DiSCTT: Consensus-Guided Self-Curriculum for Efficient Test-Time Adaptation in Reasoning
AI 摘要
DiSCTT利用共识引导的自步学习提升大模型在推理中的测试时自适应性能。
主要贡献
- 提出难度感知的共识引导自步学习框架DiSCTT
- 使用采样轨迹的一致性估计实例难度
- 通过监督微调和强化学习优化高低共识输入
方法论
根据推理轨迹共识度划分难易样本,分别使用监督学习和强化学习进行测试时自适应。
原文摘要
Test-time adaptation offers a promising avenue for improving reasoning performance in large language models without additional supervision, but existing approaches often apply a uniform optimization objective across all inputs, leading to inefficient or unstable adaptation on heterogeneous reasoning problems. We propose DiSCTT, a difficulty-aware, consensus-guided self-curriculum framework that dynamically allocates test-time optimization strategies based on instance-level epistemic uncertainty estimated from agreement among sampled reasoning trajectories. Inputs with high consensus are consolidated via supervised fine-tuning using majority-agreed solutions as pseudo-labels, while low-consensus inputs are optimized via reinforcement learning with a consensus-regularized objective that encourages diversity under relevance constraints.
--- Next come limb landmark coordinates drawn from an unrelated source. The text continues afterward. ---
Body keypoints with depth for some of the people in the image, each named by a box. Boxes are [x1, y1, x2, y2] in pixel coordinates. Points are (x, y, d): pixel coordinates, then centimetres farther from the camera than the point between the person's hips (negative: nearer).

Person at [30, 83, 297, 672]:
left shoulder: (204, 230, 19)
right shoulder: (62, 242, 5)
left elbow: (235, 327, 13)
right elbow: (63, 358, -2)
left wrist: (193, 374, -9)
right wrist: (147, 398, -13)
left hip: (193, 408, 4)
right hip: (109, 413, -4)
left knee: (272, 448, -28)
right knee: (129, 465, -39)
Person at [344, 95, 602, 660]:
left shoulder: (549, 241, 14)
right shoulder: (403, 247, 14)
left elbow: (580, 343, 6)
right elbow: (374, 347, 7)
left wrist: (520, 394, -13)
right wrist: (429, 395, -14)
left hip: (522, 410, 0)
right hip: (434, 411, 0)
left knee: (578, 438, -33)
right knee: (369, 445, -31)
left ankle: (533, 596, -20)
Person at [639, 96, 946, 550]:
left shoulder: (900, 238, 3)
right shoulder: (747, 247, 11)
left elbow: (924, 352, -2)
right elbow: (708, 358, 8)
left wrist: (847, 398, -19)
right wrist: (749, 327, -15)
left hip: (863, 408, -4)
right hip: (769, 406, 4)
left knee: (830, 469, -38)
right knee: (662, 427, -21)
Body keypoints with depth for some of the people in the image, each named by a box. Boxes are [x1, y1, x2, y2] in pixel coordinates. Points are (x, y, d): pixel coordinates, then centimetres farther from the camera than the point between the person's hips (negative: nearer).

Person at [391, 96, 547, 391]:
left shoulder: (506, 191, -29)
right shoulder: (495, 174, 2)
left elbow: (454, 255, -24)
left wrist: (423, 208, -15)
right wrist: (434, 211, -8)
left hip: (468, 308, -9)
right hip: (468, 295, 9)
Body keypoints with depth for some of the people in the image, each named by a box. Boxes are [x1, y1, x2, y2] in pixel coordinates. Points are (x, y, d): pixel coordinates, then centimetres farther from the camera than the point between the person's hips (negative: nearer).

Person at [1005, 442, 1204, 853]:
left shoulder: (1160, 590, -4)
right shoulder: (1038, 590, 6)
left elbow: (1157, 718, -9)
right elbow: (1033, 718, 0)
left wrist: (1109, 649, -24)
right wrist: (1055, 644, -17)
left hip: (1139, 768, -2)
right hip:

Across a broad suite of mathematical and general reasoning benchmarks, DiSCTT consistently outperforms strong test-time adaptation baselines, achieving higher accuracy with reduced variance and substantially lower computation and wall-clock training times. These results demonstrate that explicitly accounting for instance difficulty and uncertainty enables more stable, efficient, and effective test-time adaptation for reasoning models.